* **REQUIRED TASKS**
1. Summarize the article on African conflicts in two sentences.
2. Edit the article on African conflicts by rewriting the part starting at "UNHCR has launched" and ending at "from their parents.", with "refugee agency" changed to "UN refugee agency".
3. According to the article on African conflicts, how much more aid has President Biden promised?

* **PASSAGE SHOWN**
+ + +
African conflicts and humanitarian crises worsen – UN reports
The fighting and resultant humanitarian crises in the troubled African regions of Tigray, in Ethiopia, and the Beni and North Kivu regions of the Democratic Republic of Congo (DRC), are intensifying with reports of rape and rising civilian deaths.
This week the Ethiopian government issued an ultimatum to Tigrayan forces to surrender within a week or it will use “all measures necessary” to end the fighting.
“With the exception of senior TPLF military and political leaders who are suspected of being involved in the illegal attacks and related crimes and against whom arrest warrants has been issued, other citizens and natives of the region are called upon to return to their villages and homes within a week and join the community,” Ethiopian Prime Minister Abiy Ahmed’s office said in a statement Friday.
Prime Minister Abiy ordered troops into Tigray on November 3, after forces loyal to the region’s dissident government attacked a federal military camp.
While Abiy declared victory on November 28, fighting has persisted and the United Nations has warned of a growing risk of starvation in the area.
So far, the conflict has killed thousands of people and forced hundreds of thousands to flee their homes.
Recent media reports have carried allegations of Ethiopian and Eritrean soldiers in the region using rape as a ‘weapon of war’, with women in refugee camps reporting being raped as they fled the fighting.
Meanwhile, the US has dispatched Senator Chris Coons to Ethiopia to meet with Prime Minister Abiy and convey Biden’s “grave concerns” over the humanitarian crisis in the region.
President Biden has promised US$52 million more aid, calling for a political solution to end the hostilities which ‘threaten the peace and stability’ of the region.
The conflict in Tigray has increased tensions between Ethiopia and Sudan, sparking fears of a an wider regional conflict, with more than a dozen civilians killed and 2,000 displaced in clashes over deployments of Ethiopian forces in disputed border areas.
In the DRC, an increase in armed attacks on civilians has left 200 dead and more than 40,000 people displaced since January, according to UNHCR.
The attacks on villages in the Beni Territory in North Kivu province and the neighbouring Ituri province are attributed to the Allied Democratic Forces (ADF) group.
UNHCR has launched an appeal for US$1.2 billion in 2021 to fund humanitarian support for more than 2.2 million South Sudanese refugees in the DRC, Ethiopia, Kenya, Sudan, and Uganda.
The refugee agency says more than 65 per cent of the refugees are children and include around 66,000 younger children separated from their parents.
The UN also announced the South Sudan Humanitarian Response Plan for 2021, which needs US$1.7 million to assist 6.6 million people, including 350,000 refugees, affected by the combined effects of conflict, the COVID-19 pandemic, climate change, and locust plagues.
+ + +
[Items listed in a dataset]

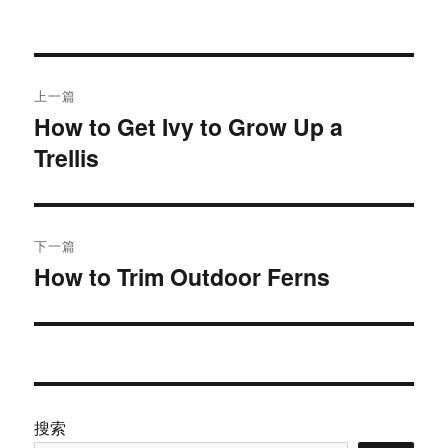
者
布
于
文
上一篇
章
How to Get Ivy to Grow Up a
上
Trellis
篇
导
文
航
章：
下一篇
How to Trim Outdoor Ferns
下
篇
文
章：
搜索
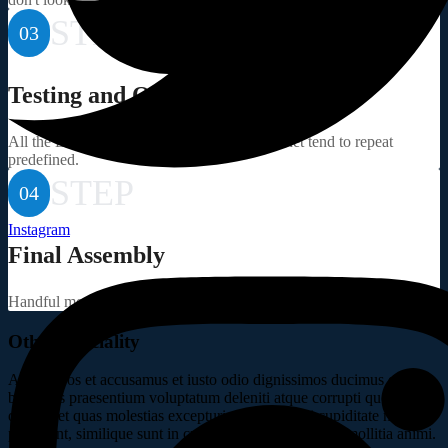
STEP
03
Testing and Quality
All the Lorem Ipsum generators on the Internet tend to repeat
predefined.
STEP
04
Instagram
Final Assembly
Handful model sentence structures generate which looks reasonable.
Other Speciality
At vero eos et accusamus et iusto odio dignissimos ducimus qui
blanditiis praesentium voluptatum deleniti atque corrupti quos
dolores et quas molestias excepturi sint occaecati cupiditate non
provident, similique sunt in culpa qui officia deserunt mollitia animi.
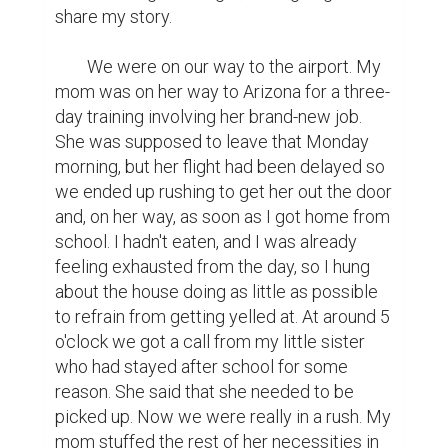
share my story.  

	We were on our way to the airport. My 
mom was on her way to Arizona for a three-
day training involving her brand-new job. 
She was supposed to leave that Monday 
morning, but her flight had been delayed so 
we ended up rushing to get her out the door 
and, on her way, as soon as I got home from 
school. I hadn't eaten, and I was already 
feeling exhausted from the day, so I hung 
about the house doing as little as possible 
to refrain from getting yelled at. At around 5 
o'clock we got a call from my little sister 
who had stayed after school for some 
reason. She said that she needed to be 
picked up. Now we were really in a rush. My 
mom stuffed the rest of her necessities in 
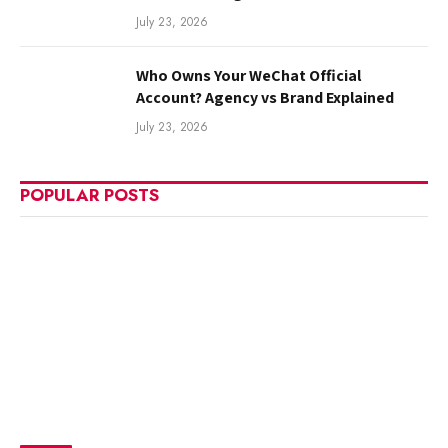
July 23, 2026
Who Owns Your WeChat Official
Account? Agency vs Brand Explained
July 23, 2026
POPULAR POSTS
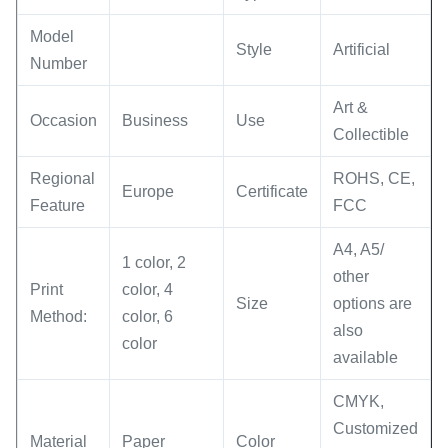
Model
Style
Artificial
Number
Art &
Occasion
Business
Use
Collectible
Regional
ROHS, CE,
Europe
Certificate
Feature
FCC
A4, A5/
1 color, 2
other
Print
color, 4
Size
options are
Method:
color, 6
also
color
available
CMYK,
Customized
Material
Paper
Color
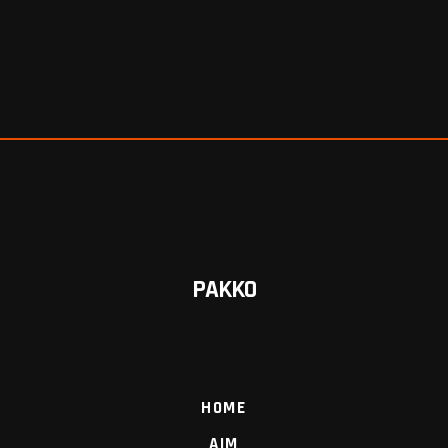
PAKKO
HOME
AIM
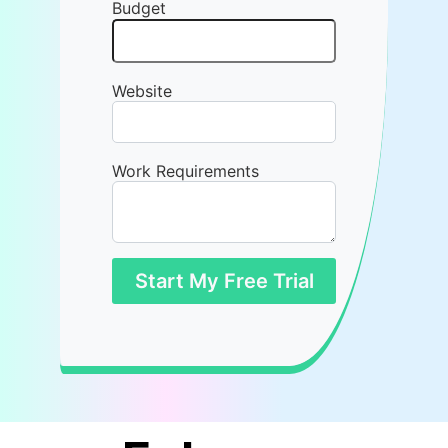
Budget
Website
Work Requirements
Start My Free Trial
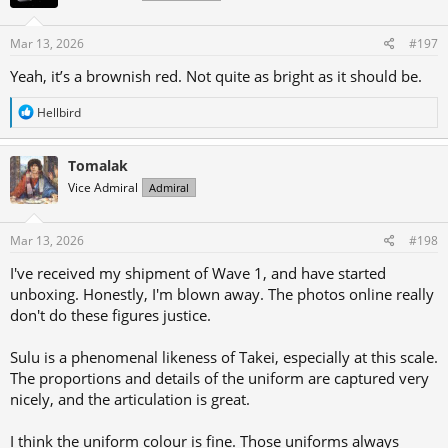
Mar 13, 2026
#197
Yeah, it’s a brownish red. Not quite as bright as it should be.
R
Hellbird
e
a
c
Tomalak
t
Vice Admiral
Admiral
i
o
n
s
Mar 13, 2026
#198
:
I've received my shipment of Wave 1, and have started
unboxing. Honestly, I'm blown away. The photos online really
don't do these figures justice.
Sulu is a phenomenal likeness of Takei, especially at this scale.
The proportions and details of the uniform are captured very
nicely, and the articulation is great.
I think the uniform colour is fine. Those uniforms always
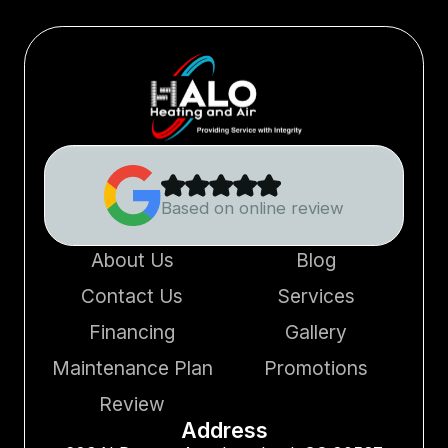
Based on online review
About Us
Blog
Contact Us
Services
Financing
Gallery
Maintenance Plan
Promotions
Review
Address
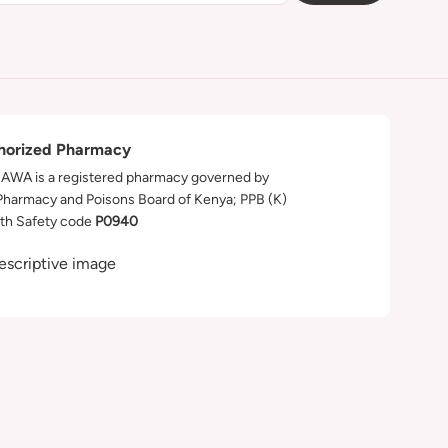
horized Pharmacy
WA is a registered pharmacy governed by
Pharmacy and Poisons Board of Kenya; PPB (K)
th Safety code
P0940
+ + +
* **SOLUTIONS TO EACH TASK**
1. Fighting and humanitarian crises in Ethiopia's Tigray region and in the Beni and North Kivu regions of the DRC are intensifying, with reports of rape and rising civilian deaths. The Tigray conflict has killed thousands and forced hundreds of thousands from their homes, while attacks in the DRC have left 200 dead and more than 40,000 displaced since January, and UNHCR has appealed for US$1.2 billion for South Sudanese refugees.

2.
UNHCR has launched an appeal for US$1.2 billion in 2021 to fund humanitarian support for more than 2.2 million South Sudanese refugees in the DRC, Ethiopia, Kenya, Sudan, and Uganda.
The UN refugee agency says more than 65 per cent of the refugees are children and include around 66,000 younger children separated from their parents.

3. US$52 million.